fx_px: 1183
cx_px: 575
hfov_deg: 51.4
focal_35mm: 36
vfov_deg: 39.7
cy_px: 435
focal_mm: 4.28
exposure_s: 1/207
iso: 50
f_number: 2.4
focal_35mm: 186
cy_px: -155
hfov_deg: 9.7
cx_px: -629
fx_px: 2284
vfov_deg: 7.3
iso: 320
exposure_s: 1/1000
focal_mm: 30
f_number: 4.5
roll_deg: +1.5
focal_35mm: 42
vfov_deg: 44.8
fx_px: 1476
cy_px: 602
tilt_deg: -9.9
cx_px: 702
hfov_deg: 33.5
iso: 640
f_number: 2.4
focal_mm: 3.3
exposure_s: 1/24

□ □ □ □ □

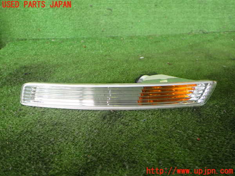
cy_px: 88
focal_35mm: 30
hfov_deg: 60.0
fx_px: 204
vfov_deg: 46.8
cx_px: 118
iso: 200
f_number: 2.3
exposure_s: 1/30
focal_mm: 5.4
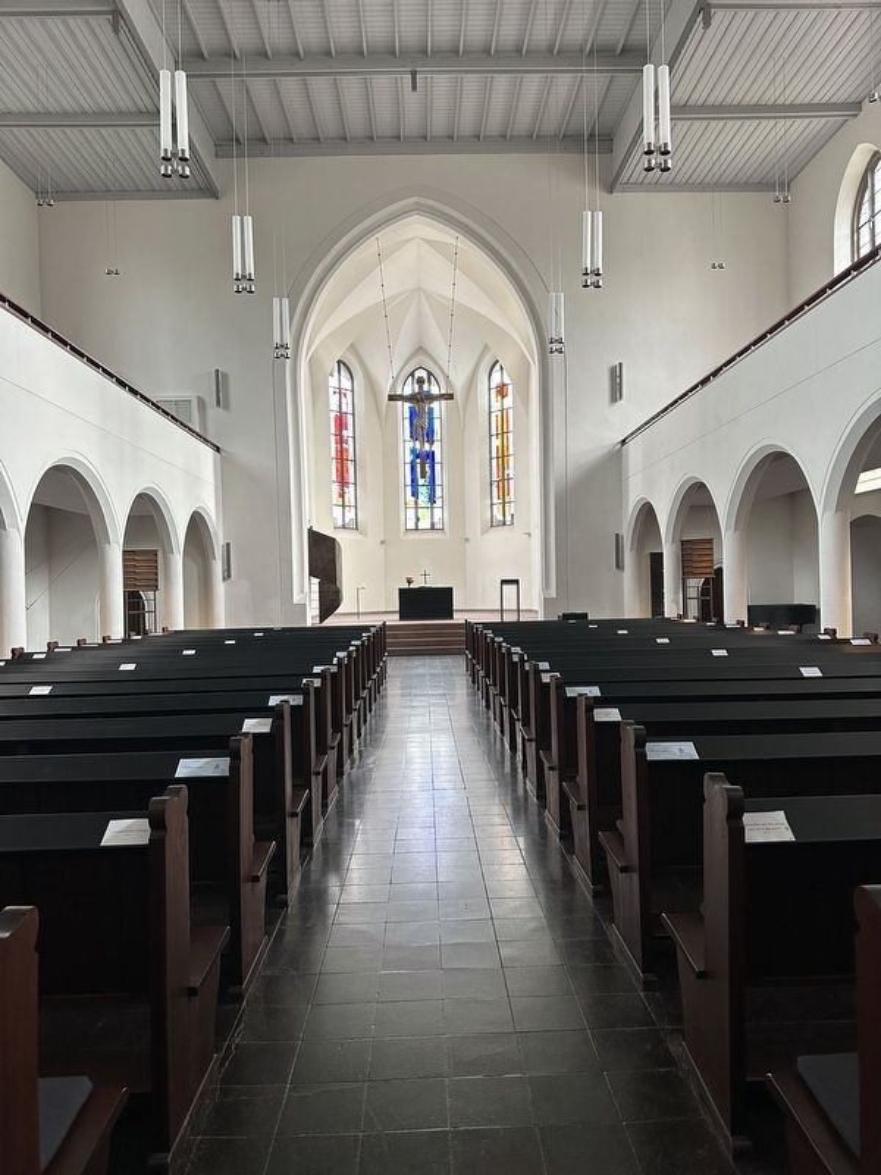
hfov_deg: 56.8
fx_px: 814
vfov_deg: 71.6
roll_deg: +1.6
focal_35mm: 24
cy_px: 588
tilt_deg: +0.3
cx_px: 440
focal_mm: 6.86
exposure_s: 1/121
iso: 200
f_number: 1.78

□ □ □ □ □

## EXERCISE AIM
Find where the line with "focal_35mm: 42" sits in the material above, then copy exactly from it through the line with "exposure_s: 1/24". Add no other line.

## REPLY TO THE EXERCISE
focal_35mm: 42
vfov_deg: 44.8
fx_px: 1476
cy_px: 602
tilt_deg: -9.9
cx_px: 702
hfov_deg: 33.5
iso: 640
f_number: 2.4
focal_mm: 3.3
exposure_s: 1/24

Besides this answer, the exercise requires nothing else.